On Friday Tiger publicly apologized for cheating on his wife. In some ways his apology was completely unremarkable, and in others it was a stark contrast to the mea culpas of other celebrities. I found the latter somewhat heartening, while the former left me disappointed.

I am certain that his words--like the image that he had developed--were well-crafted. So it is difficult to tell how sincere his apology actually is. However, unlike the cynics who are claiming that he is only sorry for getting caught, I know that men can be truly remorseful, that they can recognize their errors and correct them. I would like to believe that Tiger is one such man, but as he remarked, his true apology will come in actions, not words.

Unlike others who have found themselves in similar circumstances, Tiger did not try to make excuses, justify his actions, or mitigate his responsibility. He accepted full responsibility for his actions, and in the process, revealed at least a portion of the psychology that led to his deplorable behavior.

Tiger admitted that he thought he was above the rules, that he deserved to succumb to temptations, which wealth and fame made readily available. While he did not say it, he believed that his accomplishments on the golf course, which resulted from an unparalleled devotion to his values, allowed him to act against his values in his personal life.

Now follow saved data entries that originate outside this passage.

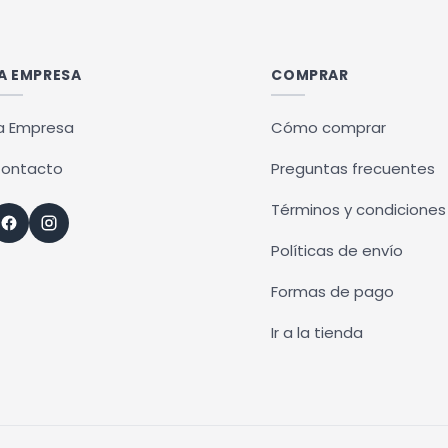
múltiples
variantes.
Las
A EMPRESA
COMPRAR
opciones
se
a Empresa
Cómo comprar
pueden
ontacto
Preguntas frecuentes
elegir
en
Términos y condiciones
la
Políticas de envío
página
de
Formas de pago
producto
Ir a la tienda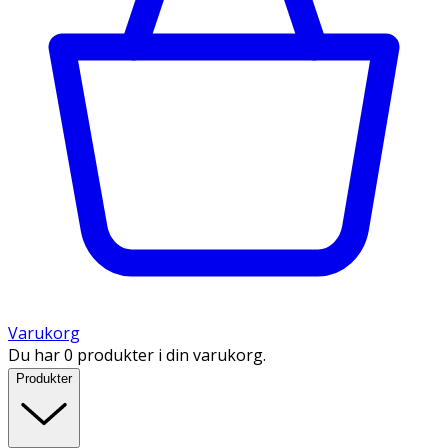
Varukorg
Du har 0 produkter i din varukorg.
Produkter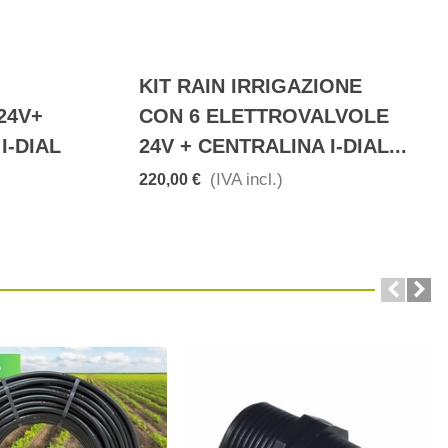
KIT RAIN IRRIGAZIONE
24V+
CON 6 ELETTROVALVOLE
-DIAL
24V + CENTRALINA I-DIAL...
(IVA incl.)
220,00 €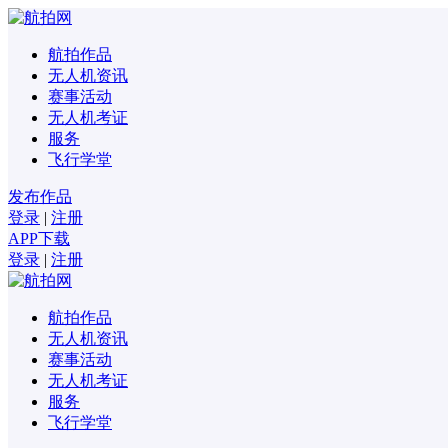
航拍作品
无人机资讯
赛事活动
无人机考证
服务
飞行学堂
发布作品
登录
|
注册
APP下载
登录
|
注册
航拍作品
无人机资讯
赛事活动
无人机考证
服务
飞行学堂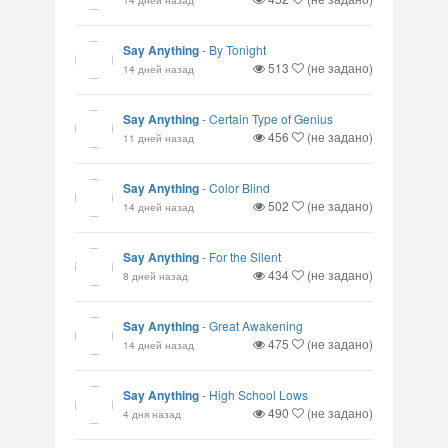
Say Anything
-
By Tonight
513
(не задано)
14 дней назад
Say Anything
-
Certain Type of Genius
456
(не задано)
11 дней назад
Say Anything
-
Color Blind
502
(не задано)
14 дней назад
Say Anything
-
For the Silent
434
(не задано)
8 дней назад
Say Anything
-
Great Awakening
475
(не задано)
14 дней назад
Say Anything
-
High School Lows
490
(не задано)
4 дня назад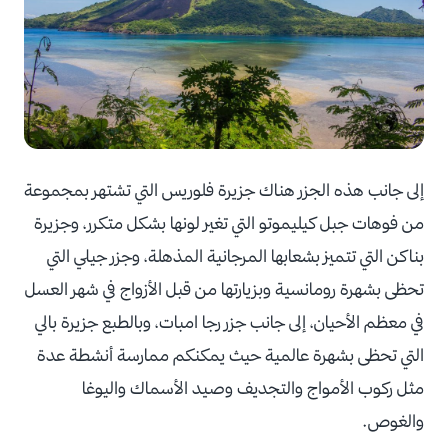
إلى جانب هذه الجزر هناك جزيرة فلوريس التي تشتهر بمجموعة
من فوهات جبل كيليموتو التي تغير لونها بشكل متكرر، وجزيرة
بناكن التي تتميز بشعابها المرجانية المذهلة، وجزر جيلي التي
تحظى بشهرة رومانسية وبزيارتها من قبل الأزواج في شهر العسل
في معظم الأحيان، إلى جانب جزر رجا امبات، وبالطبع جزيرة بالي
التي تحظى بشهرة عالمية حيث يمكنكم ممارسة أنشطة عدة
مثل ركوب الأمواج والتجديف وصيد الأسماك واليوغا
والغوص.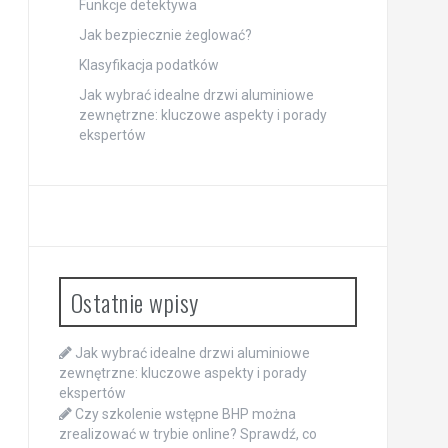
Funkcje detektywa
Jak bezpiecznie żeglować?
Klasyfikacja podatków
Jak wybrać idealne drzwi aluminiowe
zewnętrzne: kluczowe aspekty i porady
ekspertów
Ostatnie wpisy
Jak wybrać idealne drzwi aluminiowe
zewnętrzne: kluczowe aspekty i porady
ekspertów
Czy szkolenie wstępne BHP można
zrealizować w trybie online? Sprawdź, co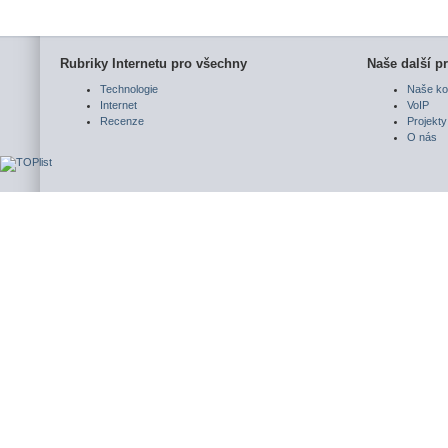
Rubriky Internetu pro všechny
Naše další pr
Technologie
Naše ko
Internet
VoIP
Recenze
Projekty
O nás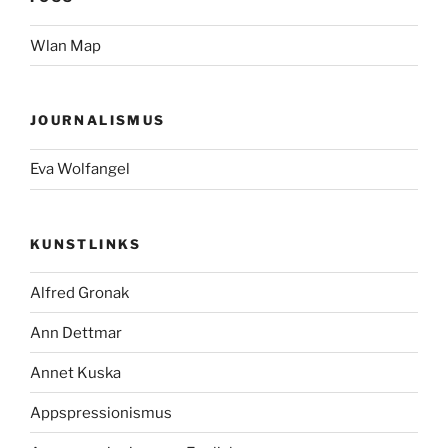
Wlan Map
JOURNALISMUS
Eva Wolfangel
KUNSTLINKS
Alfred Gronak
Ann Dettmar
Annet Kuska
Appspressionismus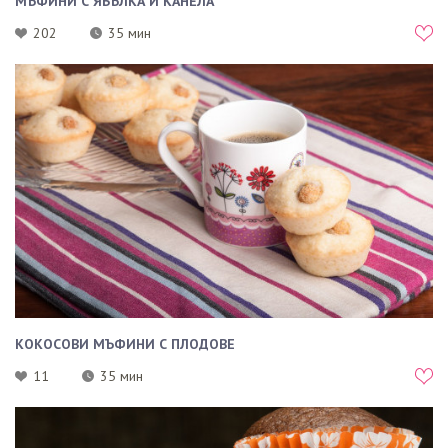
МЪФИНИ С ЯБЪЛКА И КАНЕЛА
202
35 мин
КОКОСОВИ МЪФИНИ С ПЛОДОВЕ
11
35 мин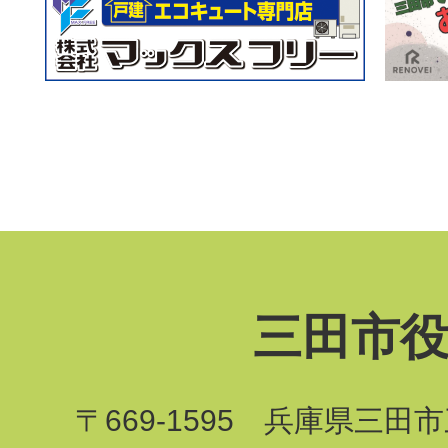
三田市
〒669-1595 兵庫県三田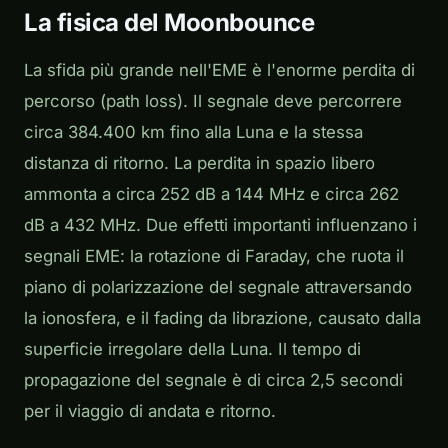
La fisica del Moonbounce
La sfida più grande nell'EME è l'enorme perdita di
percorso (path loss). Il segnale deve percorrere
circa 384.400 km fino alla Luna e la stessa
distanza di ritorno. La perdita in spazio libero
ammonta a circa 252 dB a 144 MHz e circa 262
dB a 432 MHz. Due effetti importanti influenzano i
segnali EME: la rotazione di Faraday, che ruota il
piano di polarizzazione del segnale attraversando
la ionosfera, e il fading da librazione, causato dalla
superficie irregolare della Luna. Il tempo di
propagazione del segnale è di circa 2,5 secondi
per il viaggio di andata e ritorno.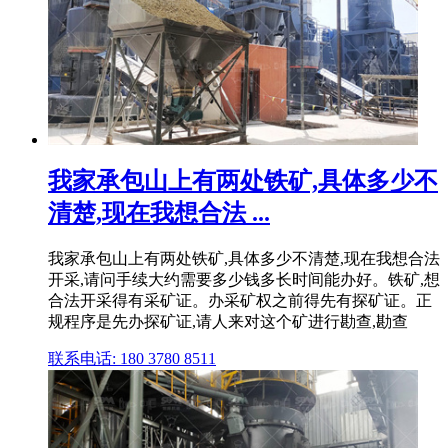
我家承包山上有两处铁矿,具体多少不
清楚,现在我想合法 ...
我家承包山上有两处铁矿,具体多少不清楚,现在我想合法
开采,请问手续大约需要多少钱多长时间能办好。铁矿,想
合法开采得有采矿证。办采矿权之前得先有探矿证。正
规程序是先办探矿证,请人来对这个矿进行勘查,勘查
联系电话: 180 3780 8511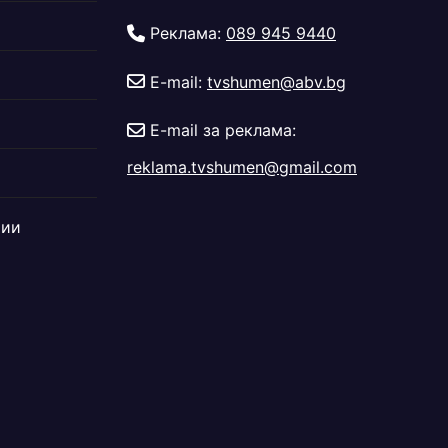
Реклама:
089 945 9440
E-mail:
tvshumen@abv.bg
E-mail за реклама:
reklama.tvshumen@gmail.com
дии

This conflict remained hidden from the public until last November, at which time Tiger's carefully honed image disintegrated. Tiger's soul was exposed as that of a second-hander, that of a man who lived one way in public and another in private. In public he was presented as a devoted husband and father; in private he was a philandering scoundrel. The reason, Tiger claimed, was because he thought of nobody but himself. But the truth is, Tiger did not think of himself--in fact he did the exact opposite.
Isn’t that the root of every despicable action? Not selfishness, but precisely the absence of a self. Look at them. The man who cheats and lies, but preserves a respectable front. He knows himself to be dishonest, but others think he’s honest and he derives his self-respect from that, second-hand.
If Tiger had truly thought about himself, he would have realized the destructive consequences of his actions. Destroying one's reputation and threatening one's marriage (if it is a value) is certainly not in one's self-interest.

Tiger's response to this selflessness is to return to his Buddhist faith. In other words, to overcome his selflessness Tiger will embrace more of the same. This is, to use golf lingo, par for the course. It is certainly common for those who engage in self-destructive behavior to blame selfishness, and then proclaim that they will think of themselves less.

Tiger's success on the golf course has been a purely selfish pursuit. His endless hours of practice and training have been aimed at benefiting one person--Tiger Woods. He could not, and indeed no man could, maintain passion and focus if the intended beneficiary was anyone but himself. (Certainly others--his family, his foundation, and fans to name a few--have benefited, but they are incidental.)

Tiger has declared that for the moment, his focus is on saving his marriage. If he truly wishes to do so, then he must be selfish in that pursuit. The same selfish passion and dedication that has made him a champion golfer is necessary if he is to be a champion husband and father.